It would be nice if the indifference to food lingered on, became my new normal. As long as the stomach cramps don’t come back.
I’ve shared the clip above before. It’s Motown group The Toys, singing A Lover’s Concerto, from 1965. I just like it. Driving around in my loaner car, which has no working radio, I’ve been reduced to singing to myself for entertainment. Last Sunday on the trip to Kenyon, I was working on this one. I’ve always been good at remembering song lyrics and poems, but if I neglect them for a while, bits of the lines slough off. But I went over them enough times to reconstruct them, pretty close. It gave me something to do besides pondering my mortality.
That’s Bach!
Maybe those girls are good Lutherans.
Ha-ha! I get to go pedant on you!

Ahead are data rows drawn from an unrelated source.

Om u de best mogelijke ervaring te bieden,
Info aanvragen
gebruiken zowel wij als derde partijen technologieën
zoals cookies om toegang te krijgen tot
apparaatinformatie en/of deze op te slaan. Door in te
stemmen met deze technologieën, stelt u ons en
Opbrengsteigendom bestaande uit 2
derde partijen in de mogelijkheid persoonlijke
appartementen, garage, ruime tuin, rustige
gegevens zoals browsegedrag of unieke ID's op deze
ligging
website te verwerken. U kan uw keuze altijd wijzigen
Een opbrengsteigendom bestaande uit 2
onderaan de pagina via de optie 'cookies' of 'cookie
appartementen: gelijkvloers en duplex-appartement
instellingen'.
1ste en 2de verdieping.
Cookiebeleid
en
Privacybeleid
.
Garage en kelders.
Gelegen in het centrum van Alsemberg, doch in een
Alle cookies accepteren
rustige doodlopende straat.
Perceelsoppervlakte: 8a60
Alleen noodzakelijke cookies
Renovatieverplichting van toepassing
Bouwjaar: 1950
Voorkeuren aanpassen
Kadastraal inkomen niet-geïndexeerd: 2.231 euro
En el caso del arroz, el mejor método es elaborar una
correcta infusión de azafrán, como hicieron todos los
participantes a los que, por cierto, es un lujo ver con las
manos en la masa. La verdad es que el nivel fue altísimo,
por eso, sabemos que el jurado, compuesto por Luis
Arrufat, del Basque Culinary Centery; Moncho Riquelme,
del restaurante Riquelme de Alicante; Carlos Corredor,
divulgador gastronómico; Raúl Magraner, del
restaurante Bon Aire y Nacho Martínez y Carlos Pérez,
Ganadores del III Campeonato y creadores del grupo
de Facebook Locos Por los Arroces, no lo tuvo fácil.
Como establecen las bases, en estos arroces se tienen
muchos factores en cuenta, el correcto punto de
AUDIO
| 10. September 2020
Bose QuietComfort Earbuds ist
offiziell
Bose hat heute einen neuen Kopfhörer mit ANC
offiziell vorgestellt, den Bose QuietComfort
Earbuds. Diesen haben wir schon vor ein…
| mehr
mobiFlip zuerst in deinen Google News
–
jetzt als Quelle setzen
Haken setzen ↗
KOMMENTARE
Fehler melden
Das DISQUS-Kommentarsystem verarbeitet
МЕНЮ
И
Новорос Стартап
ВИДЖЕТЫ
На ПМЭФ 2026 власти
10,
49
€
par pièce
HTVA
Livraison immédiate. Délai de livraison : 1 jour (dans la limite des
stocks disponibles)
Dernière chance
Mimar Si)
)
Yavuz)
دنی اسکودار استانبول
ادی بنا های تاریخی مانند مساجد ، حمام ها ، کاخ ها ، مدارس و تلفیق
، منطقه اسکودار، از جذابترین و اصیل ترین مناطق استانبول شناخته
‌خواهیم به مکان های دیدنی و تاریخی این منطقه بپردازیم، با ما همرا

The Minuet in G Major was traditionally attributed to Bach, but is now believed to have been written by Christian Petzold, who I think was also a Lutheran. https://en.wikipedia.org/wiki/Christian_Petzold_(composer)
Fun! Bach’s glory loses nothing by the corrected attribution, since he wrote so much else that we love. It’s still Bach on my Greatest Hits of 1720 CD, which is a digital version of a record I bought as a vinyl LP when I was just beginning to explore classical music and had come to realize classical music was -for me-, not just for other people.